─── Records to process

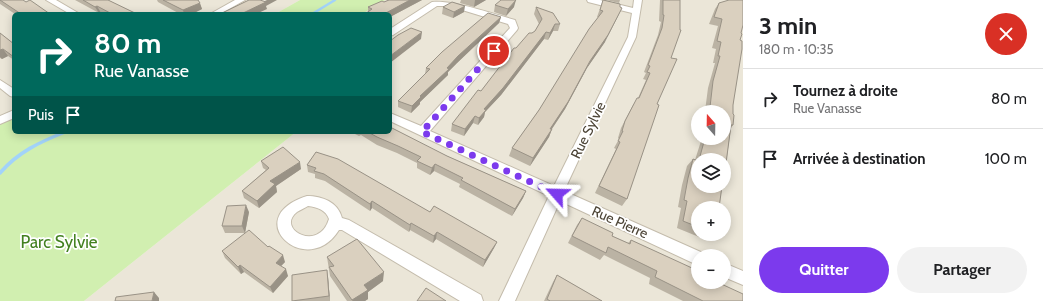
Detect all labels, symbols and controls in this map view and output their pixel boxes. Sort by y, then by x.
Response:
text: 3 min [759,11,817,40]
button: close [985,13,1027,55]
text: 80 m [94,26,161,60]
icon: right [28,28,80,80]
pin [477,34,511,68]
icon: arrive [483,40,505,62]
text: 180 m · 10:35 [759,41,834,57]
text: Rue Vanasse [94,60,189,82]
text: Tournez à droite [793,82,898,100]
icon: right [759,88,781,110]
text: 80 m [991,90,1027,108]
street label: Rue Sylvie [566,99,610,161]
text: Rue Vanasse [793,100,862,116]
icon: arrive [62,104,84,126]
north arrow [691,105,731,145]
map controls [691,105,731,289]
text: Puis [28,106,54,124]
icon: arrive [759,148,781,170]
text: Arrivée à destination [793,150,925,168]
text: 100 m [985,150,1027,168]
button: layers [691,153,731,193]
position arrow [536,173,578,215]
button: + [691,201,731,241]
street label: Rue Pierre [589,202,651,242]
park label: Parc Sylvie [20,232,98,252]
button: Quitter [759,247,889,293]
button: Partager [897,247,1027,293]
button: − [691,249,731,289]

──────

Your objective: Make a word-for-word copy of the entries, without any pictures.

Task answer:
Detect all labels, symbols and controls in this map view and output their pixel boxes. Sort by y, then by x.
Response:
text: 3 min [759,11,817,40]
button: close [985,13,1027,55]
text: 80 m [94,26,161,60]
icon: right [28,28,80,80]
pin [477,34,511,68]
icon: arrive [483,40,505,62]
text: 180 m · 10:35 [759,41,834,57]
text: Rue Vanasse [94,60,189,82]
text: Tournez à droite [793,82,898,100]
icon: right [759,88,781,110]
text: 80 m [991,90,1027,108]
street label: Rue Sylvie [566,99,610,161]
text: Rue Vanasse [793,100,862,116]
icon: arrive [62,104,84,126]
north arrow [691,105,731,145]
map controls [691,105,731,289]
text: Puis [28,106,54,124]
icon: arrive [759,148,781,170]
text: Arrivée à destination [793,150,925,168]
text: 100 m [985,150,1027,168]
button: layers [691,153,731,193]
position arrow [536,173,578,215]
button: + [691,201,731,241]
street label: Rue Pierre [589,202,651,242]
park label: Parc Sylvie [20,232,98,252]
button: Quitter [759,247,889,293]
button: Partager [897,247,1027,293]
button: − [691,249,731,289]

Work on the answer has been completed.